When many of us watch the EYBL, we feel grateful for the chance to view competition of the highest quality in youth basketball. The intensity and level of talent running the floor provides constant entertainment and often paints the look of impressed fascination on spectators’ faces. Sometimes, however, we overlook some of the smaller things that contribute to the greatness of the EYBL. It can be taken for granted that many of the best high school players have chosen to take up the challenge of joining the toughest of AAU leagues, because not all of them do. Southern Stampede guard Prince Ali, for instance, spoke of how we almost didn’t get to see him play in the EYBL:
“Well, at first I wasn’t going to play at all, but I kept on hearing EYBL was the toughest high school league. That is VERY TRUE! You have to be mentally and physically tough to succeed in that league.”
Ali’s 349 points he accumulated during the regular season was second throughout the league behind only Athletes First guard Allonzo Trier’s 441. Only Trier and Jackson Tigers guard Malik Newman, who played 12 of the 16 potential games, averaged more points per game than Ali’s 21.8. Ali also made the second-most field goals (124; Trier - 130) and sixth-most free throws (81). Not only does Ali get to the line often, but the young man originally from the state of New York was one of only nine players to attempt 100+ free throws this year. The 31 points Ali scored against Spiece Indy Heat in an 80-74 victory was tied for the 14th highest-scoring single game performance in 2014. And we almost lived a life without witnessing any of it.
Ali’s ability to score in a variety of ways is just one of the things that has made him one of the premier players in the EYBL, leading the Stampede to the Peach Jam with an 8-8 record. Ali provided 4.8 rebounds per game and, while he averaged 2.1 assists to 3.6 turnovers per game, he truly is an exceptional passer. While the Stampede got off to a great 6-3 start through the first nine games, they fell short in three extremely close games entering the break before the Peach Jam. The promise of providing leadership was one of the key factors to joining the Stampede for Ali: “I really liked Coach Al [Durham] and Coach Pat [Harper] and they told me they wanted me to lead their team, so I took that opportunity…The coaches just believe in me and always install confidence in me.”
It wasn’t just the positive influence of the coaches that appealed to Ali, though, as the Stampede provide some other high-scorers to play with as well: “I love playing with Jared [Harper] and Ty [Hudson]; they really take the pressure off of me when I’m not having my best game.” Harper’s 16 ppg and Hudson’s 15.8 ppg, when combined with Ali, make up for 53.6 ppg - second-most amongst any team that qualified for the Peach Jam behind only Athletes First’s trio of Trier, Curran Scott and Jakolby Long (55.6 ppg).
Ali led Sagemont High School to a state championship this season in his current home state of Florida.

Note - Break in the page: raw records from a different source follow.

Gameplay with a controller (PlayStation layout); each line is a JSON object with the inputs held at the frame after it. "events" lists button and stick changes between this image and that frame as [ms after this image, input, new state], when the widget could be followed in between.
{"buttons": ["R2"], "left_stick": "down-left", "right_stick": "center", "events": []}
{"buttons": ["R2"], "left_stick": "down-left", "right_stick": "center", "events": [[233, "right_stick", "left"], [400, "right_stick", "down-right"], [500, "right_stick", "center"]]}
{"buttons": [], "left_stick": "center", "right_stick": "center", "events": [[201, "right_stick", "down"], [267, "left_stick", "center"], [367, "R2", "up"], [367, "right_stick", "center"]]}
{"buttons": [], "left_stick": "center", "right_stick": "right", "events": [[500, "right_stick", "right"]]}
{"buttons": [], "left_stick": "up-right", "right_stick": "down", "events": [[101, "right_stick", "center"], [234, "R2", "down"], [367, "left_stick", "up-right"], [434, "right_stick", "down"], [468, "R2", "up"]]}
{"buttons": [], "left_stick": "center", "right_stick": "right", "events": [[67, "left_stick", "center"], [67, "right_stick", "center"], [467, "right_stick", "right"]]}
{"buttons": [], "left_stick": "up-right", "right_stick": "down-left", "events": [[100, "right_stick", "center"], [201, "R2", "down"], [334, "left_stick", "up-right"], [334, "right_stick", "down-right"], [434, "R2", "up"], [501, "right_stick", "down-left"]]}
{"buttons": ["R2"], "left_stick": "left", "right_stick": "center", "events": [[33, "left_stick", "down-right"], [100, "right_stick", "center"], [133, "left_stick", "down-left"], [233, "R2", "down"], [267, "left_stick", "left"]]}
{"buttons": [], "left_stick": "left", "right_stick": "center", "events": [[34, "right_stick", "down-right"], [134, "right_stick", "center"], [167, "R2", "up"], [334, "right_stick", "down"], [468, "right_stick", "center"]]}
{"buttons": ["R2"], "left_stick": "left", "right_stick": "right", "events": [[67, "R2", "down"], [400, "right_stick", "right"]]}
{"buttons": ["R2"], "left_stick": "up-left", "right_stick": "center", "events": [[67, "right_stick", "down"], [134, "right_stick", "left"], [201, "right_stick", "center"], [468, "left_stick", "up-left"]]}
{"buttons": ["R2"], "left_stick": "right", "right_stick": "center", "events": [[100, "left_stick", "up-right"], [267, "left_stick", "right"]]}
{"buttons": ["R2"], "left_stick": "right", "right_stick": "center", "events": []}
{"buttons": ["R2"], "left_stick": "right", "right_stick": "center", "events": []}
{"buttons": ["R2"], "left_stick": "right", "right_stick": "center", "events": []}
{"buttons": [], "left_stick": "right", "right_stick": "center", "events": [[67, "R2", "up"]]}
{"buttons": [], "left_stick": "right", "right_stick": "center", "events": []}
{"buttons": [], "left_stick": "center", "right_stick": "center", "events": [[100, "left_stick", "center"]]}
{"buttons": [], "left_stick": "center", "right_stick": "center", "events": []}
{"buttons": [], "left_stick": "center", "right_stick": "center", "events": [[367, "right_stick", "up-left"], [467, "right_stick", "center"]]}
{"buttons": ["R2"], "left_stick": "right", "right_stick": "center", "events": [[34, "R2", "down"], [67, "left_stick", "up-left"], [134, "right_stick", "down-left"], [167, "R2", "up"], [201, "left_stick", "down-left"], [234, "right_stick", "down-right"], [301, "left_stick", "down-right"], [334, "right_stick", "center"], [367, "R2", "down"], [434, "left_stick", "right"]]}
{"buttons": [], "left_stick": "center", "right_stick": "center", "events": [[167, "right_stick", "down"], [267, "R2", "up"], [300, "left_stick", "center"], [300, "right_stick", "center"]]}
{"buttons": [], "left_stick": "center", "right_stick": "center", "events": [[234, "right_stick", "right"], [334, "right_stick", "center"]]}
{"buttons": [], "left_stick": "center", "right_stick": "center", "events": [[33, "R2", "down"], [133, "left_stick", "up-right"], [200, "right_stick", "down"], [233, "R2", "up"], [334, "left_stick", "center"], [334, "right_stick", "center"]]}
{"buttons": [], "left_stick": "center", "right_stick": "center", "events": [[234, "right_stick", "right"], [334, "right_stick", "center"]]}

Ali, who has resided in Florida for three years now, will have the fortune of playing alongside another former state champion when E1T1 guard Keyshawn Evans joins him next year. “It’s going to be a great one. I’ve known Keyshawn ever since I’ve moved out here and we play very well together,” Ali stated. That promises to be one hell of a duo for high schools to face during the 2014-’15 season, and will once again see Sagemont as one of the state champion favorites.
Before Ali takes on another run to a state title, the Peach Jam awaits he and the rest of the Stampede where Ali will have dozens of interested coaches watching him. Ali decommitted from UConn on May 29 of this year, sparking the interest of many who would love to acquire the 6’4”, elite recruit. Ali provides great length as a point guard and has an uncanny ability to drive to the basket. Ball handling seems to come naturally to him and his spin move is so quick and effortless it could make a grown man cry. Coaches looking to convince Ali that their school is the right choice for him should keep this in mind: “[The opportunity to provide leadership] will play a huge factor. I’m looking to go somewhere where I can make an immediate impact,” Ali said.
In the meantime, Ali is preparing for the Peach Jam, working on acquiring a more consistent shot and evolving the use of his left hand. Ali is an ever-improving three-point shooter, draining the long ball at a 39.2% clip. He already has the tools to make an impact at the collegiate level and will still have an entire year to work on enhancing his abilities. Oh, and his favorite dunk to throw down? One probably won’t witness it in a game as it involves him catching the ball off the bounce, passing it between his legs and dunking on the other side of the hoop he threw it in the air from. It’s amazing how much some people can achieve whilst airborne, and if you’re not thinking: “I wish I could do that,” you probably already play in the EYBL.